Exercise prompt: Count the lines in the entries below that contain the string "chart", treating uppercase and lowercase as different. Reply with the number alone.

====== Listed entries

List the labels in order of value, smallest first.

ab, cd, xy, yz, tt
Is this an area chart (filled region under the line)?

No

============
====== Listed entries

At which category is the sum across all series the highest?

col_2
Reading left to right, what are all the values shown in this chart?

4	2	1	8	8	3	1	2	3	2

============

Response to this task: 2